§ **Task goal**
Leaving out each picture, transcribe the lines of the listing below exactly from the first through the line that contains "peningkatan integritas dokumen. |".

§ **Data provided**
☆ ☆ ☆ ☆ ☆ ☆ ☆
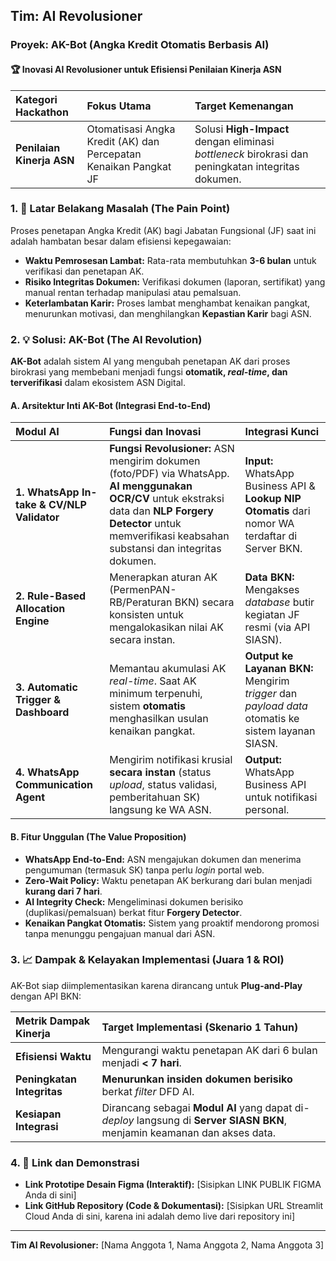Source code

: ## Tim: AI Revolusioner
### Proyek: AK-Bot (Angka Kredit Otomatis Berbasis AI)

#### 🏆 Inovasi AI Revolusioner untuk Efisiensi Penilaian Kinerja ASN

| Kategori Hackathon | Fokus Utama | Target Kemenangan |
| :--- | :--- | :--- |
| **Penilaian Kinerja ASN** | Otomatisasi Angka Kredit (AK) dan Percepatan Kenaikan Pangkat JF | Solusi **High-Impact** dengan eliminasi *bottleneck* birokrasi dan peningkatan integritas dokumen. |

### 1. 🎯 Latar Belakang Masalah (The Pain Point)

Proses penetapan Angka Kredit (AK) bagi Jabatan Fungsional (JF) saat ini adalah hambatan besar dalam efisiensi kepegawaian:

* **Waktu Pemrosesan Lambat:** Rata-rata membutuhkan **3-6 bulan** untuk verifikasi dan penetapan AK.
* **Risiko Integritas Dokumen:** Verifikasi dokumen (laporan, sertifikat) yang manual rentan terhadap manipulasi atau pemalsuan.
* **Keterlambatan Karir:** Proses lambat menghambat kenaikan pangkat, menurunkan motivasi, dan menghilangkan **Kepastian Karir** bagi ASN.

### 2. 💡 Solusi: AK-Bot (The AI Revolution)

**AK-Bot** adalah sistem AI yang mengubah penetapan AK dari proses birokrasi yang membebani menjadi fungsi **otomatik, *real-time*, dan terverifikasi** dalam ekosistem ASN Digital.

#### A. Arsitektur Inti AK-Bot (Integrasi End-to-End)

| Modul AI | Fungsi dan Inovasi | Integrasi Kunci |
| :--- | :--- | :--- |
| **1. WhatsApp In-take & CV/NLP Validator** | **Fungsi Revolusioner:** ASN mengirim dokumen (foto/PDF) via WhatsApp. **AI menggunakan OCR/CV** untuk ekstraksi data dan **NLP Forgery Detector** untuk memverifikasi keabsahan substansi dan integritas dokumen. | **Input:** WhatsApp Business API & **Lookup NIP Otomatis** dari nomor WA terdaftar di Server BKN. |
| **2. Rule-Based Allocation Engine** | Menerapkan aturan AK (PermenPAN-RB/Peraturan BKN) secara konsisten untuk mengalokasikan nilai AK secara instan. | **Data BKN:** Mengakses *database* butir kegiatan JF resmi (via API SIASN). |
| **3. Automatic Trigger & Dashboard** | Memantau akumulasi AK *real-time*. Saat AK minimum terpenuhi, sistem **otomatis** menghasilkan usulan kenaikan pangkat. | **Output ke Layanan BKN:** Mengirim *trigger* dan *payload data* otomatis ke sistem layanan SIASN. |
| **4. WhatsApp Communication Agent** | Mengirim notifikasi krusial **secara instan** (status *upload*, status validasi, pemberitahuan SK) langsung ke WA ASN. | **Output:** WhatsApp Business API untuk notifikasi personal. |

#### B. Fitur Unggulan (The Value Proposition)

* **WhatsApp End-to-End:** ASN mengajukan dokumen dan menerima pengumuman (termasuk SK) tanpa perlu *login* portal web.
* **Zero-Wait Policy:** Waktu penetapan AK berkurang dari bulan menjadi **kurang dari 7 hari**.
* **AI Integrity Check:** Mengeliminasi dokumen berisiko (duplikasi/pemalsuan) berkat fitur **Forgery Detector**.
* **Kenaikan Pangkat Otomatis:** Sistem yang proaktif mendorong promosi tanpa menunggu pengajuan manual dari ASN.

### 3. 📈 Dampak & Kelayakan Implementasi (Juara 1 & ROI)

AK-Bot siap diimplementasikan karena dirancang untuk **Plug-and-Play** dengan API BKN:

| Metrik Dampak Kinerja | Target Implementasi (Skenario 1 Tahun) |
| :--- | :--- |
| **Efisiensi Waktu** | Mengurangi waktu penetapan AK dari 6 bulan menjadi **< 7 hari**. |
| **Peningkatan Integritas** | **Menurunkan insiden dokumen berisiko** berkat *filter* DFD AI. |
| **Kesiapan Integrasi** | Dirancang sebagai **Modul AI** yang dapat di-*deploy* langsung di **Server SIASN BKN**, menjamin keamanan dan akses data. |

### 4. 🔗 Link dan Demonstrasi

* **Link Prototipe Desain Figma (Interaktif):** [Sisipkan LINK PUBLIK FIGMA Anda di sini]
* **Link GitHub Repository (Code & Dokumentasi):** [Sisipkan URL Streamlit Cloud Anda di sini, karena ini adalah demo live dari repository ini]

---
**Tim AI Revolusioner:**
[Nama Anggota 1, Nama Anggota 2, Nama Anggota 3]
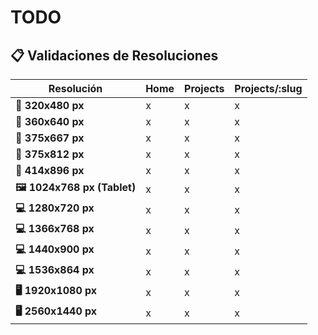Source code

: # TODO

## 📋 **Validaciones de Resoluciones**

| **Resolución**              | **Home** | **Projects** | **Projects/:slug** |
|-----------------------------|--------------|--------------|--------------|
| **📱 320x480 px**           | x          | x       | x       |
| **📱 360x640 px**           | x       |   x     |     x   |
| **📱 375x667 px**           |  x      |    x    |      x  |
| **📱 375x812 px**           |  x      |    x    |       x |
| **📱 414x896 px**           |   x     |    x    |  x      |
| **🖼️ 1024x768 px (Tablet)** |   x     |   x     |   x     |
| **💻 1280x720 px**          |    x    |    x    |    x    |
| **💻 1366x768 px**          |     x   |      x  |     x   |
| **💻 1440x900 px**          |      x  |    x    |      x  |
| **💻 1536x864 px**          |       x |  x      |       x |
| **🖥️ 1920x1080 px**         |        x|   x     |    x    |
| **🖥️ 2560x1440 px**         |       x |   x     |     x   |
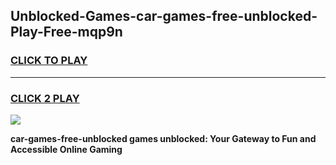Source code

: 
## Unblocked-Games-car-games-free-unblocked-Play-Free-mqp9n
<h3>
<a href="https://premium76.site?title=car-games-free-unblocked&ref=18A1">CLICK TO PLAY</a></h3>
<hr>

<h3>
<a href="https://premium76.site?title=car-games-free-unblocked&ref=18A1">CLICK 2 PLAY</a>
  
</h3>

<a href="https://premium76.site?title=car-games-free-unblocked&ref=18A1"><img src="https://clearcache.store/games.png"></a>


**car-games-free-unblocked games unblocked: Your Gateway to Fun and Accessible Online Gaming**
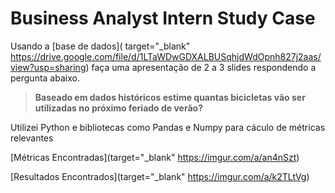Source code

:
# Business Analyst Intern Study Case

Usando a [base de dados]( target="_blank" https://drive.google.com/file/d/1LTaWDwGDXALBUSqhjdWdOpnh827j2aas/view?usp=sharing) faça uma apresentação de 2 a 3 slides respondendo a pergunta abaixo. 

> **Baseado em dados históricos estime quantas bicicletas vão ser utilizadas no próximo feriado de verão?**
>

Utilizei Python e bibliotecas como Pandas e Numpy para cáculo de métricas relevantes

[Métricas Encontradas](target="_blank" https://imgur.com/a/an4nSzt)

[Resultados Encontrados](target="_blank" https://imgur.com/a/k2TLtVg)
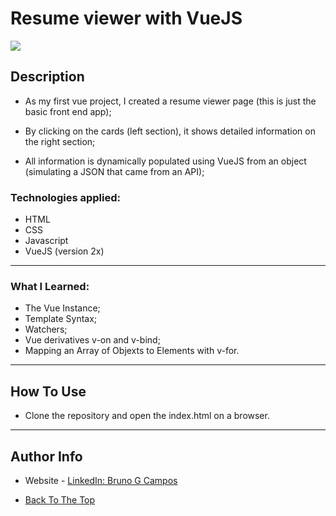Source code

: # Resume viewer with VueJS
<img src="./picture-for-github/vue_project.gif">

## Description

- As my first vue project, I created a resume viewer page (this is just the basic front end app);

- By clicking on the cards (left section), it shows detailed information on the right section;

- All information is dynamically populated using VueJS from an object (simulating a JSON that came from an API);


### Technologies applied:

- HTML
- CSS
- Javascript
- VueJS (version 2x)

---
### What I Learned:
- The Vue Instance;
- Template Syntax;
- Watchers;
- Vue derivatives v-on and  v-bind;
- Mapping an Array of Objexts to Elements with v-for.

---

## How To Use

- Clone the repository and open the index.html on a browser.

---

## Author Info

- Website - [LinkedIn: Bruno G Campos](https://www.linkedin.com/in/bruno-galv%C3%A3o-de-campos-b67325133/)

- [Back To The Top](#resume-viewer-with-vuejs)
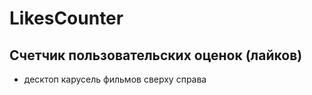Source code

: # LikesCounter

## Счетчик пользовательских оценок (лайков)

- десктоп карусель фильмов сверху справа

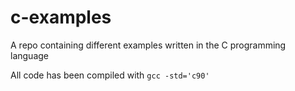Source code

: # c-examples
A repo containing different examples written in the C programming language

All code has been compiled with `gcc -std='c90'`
☆ ☆ ☆ ☆ ☆ ☆ ☆
§ **Answer section**
Source code

: ## Tim: AI Revolusioner
### Proyek: AK-Bot (Angka Kredit Otomatis Berbasis AI)

#### 🏆 Inovasi AI Revolusioner untuk Efisiensi Penilaian Kinerja ASN

| Kategori Hackathon | Fokus Utama | Target Kemenangan |
| :--- | :--- | :--- |
| **Penilaian Kinerja ASN** | Otomatisasi Angka Kredit (AK) dan Percepatan Kenaikan Pangkat JF | Solusi **High-Impact** dengan eliminasi *bottleneck* birokrasi dan peningkatan integritas dokumen. |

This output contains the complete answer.